_Objetivo de la tarea_: ¿Puedes repetir, sin cambiar nada, el fragmento del texto sobre la desconfianza que empieza con las palabras que contienen "Hay gente que" y termina con "ganar su confianza."?

_Bloque de texto_:
******

Por naturaleza debiéramos ser desconfiados. ¿De dónde proviene el sentimiento de desconfianza? Posee dos orígenes. El primero de ellos es el temor natural a lo desconocido unido a nuestro instinto de conservación de la especie. El segundo es adquirido y proviene de la experiencia previa que nos enseña que algo, alguien o determinada situación pueden revestir peligro o no resultarnos convenientes. Pero la sociedad nos enseña a no desconfiar llegando a equiparar tal actitud a la integridad como ser humano. Quien no desconfía es mejor persona. Esto es un enorme error que confunde a mucha gente. Esta enseñanza que nos mal educa está referida a la confianza o desconfianza entre nosotros mismos, los congéneres. Seamos claros, frente a situaciones externas que puedan derivar en ser atacados por un animal salvaje, presas de un incendio o la de caernos a un precipicio, todos estamos de acuerdo. En estos casos la sociedad es muy benévola con nosotros ya que nos ofrece su ayuda alertándonos para evitar dolorosas consecuencias. ¿Porqué no podemos entonces desconfiar de los propósitos de alguien que no conocemos o que conociéndolo, nuestra experiencia previa nos dice que no se trata de alguien confiable? Es mucho más peligrosa esta situación que las previas mencionadas. Quizás no en sus consecuencias pero sí en su esencia. Porque aquellas se muestran siempre tal cual son desde un principio. Entonces uno sabe a qué atenerse. Cómo prepararse y de qué manera defenderse. En cambio las personas pueden parecer una cosa y son otra. Pueden convencernos de sus buenas intenciones y terminar arruinando nuestras vidas.
Hay gente que llamamos “confiada”. Confían en toda situación y de todas las personas. Y lo más extraño es que repiten su actitud en las mismas circunstancias y frente a los mismas individuos que antes los defraudaron. Y esto ocurre porque los inmaculados principios enseñados por la sociedad cavaron profundo en esa persona identificando tal actitud de confianza con uno de los más elevados valores morales. Nada más lejos de la verdad. ¿Qué tendrá que ver la bondad de la persona, el sentido de justicia, el sentimiento de amor o cualquier valor ético o moral con el más íntimo y conveniente derecho del individuo a desconfiar de los propósitos del prójimo para salvaguardar su integridad, su salud o cualquier otro interés propio que considere pueda correr peligro? Y al que no le guste, pues que se sepa ganar su confianza.

******

_Filas proporcionadas_:
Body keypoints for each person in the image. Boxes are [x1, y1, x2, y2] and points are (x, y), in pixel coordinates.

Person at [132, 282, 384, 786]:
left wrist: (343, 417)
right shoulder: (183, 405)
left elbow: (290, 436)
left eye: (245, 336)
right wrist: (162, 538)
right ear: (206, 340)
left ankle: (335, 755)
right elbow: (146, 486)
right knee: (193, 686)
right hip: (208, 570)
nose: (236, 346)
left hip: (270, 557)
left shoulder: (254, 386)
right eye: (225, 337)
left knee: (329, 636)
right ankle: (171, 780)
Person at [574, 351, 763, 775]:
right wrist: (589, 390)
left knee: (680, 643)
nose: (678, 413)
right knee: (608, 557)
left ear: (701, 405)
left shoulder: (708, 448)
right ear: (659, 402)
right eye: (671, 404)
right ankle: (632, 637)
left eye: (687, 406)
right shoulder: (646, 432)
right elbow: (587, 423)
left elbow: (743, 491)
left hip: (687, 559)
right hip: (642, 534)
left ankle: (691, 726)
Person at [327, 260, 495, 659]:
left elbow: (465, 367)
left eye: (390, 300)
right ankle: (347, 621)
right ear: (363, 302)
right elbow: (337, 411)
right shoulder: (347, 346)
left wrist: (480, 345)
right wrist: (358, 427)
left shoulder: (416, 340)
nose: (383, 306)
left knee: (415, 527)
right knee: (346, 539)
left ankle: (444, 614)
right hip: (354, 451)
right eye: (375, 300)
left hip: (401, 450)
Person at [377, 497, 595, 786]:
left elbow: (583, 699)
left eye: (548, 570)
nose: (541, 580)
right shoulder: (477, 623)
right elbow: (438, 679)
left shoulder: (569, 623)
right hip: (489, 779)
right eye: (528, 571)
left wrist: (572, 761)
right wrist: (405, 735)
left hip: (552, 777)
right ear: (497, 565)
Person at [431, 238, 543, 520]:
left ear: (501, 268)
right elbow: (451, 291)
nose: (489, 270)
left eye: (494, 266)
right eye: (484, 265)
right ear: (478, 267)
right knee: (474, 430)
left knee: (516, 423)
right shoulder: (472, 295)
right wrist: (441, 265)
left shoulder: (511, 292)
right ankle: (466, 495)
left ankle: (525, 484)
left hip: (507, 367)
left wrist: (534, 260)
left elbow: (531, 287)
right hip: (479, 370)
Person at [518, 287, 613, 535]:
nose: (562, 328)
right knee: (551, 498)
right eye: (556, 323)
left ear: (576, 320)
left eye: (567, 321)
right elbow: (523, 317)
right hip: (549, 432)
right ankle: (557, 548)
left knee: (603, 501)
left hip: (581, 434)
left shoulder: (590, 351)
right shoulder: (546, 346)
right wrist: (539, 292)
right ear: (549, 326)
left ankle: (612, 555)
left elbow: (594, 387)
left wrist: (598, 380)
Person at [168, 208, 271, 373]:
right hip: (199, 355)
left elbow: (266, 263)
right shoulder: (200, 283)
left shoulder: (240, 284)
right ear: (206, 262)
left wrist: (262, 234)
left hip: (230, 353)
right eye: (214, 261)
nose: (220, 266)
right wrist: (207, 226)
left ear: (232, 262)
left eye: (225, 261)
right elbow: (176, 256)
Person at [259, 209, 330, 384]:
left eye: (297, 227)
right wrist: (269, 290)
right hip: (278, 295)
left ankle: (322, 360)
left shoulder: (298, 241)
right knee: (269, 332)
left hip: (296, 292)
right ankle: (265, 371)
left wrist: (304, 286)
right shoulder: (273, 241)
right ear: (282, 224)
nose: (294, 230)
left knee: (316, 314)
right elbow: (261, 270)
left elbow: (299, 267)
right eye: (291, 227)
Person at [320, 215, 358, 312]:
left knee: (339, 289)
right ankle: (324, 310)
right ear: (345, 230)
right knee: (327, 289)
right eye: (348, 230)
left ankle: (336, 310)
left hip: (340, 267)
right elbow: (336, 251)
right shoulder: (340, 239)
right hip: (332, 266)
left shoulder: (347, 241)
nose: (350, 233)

******

_Resultado_:
Hay gente que llamamos “confiada”. Confían en toda situación y de todas las personas. Y lo más extraño es que repiten su actitud en las mismas circunstancias y frente a los mismas individuos que antes los defraudaron. Y esto ocurre porque los inmaculados principios enseñados por la sociedad cavaron profundo en esa persona identificando tal actitud de confianza con uno de los más elevados valores morales. Nada más lejos de la verdad. ¿Qué tendrá que ver la bondad de la persona, el sentido de justicia, el sentimiento de amor o cualquier valor ético o moral con el más íntimo y conveniente derecho del individuo a desconfiar de los propósitos del prójimo para salvaguardar su integridad, su salud o cualquier otro interés propio que considere pueda correr peligro? Y al que no le guste, pues que se sepa ganar su confianza.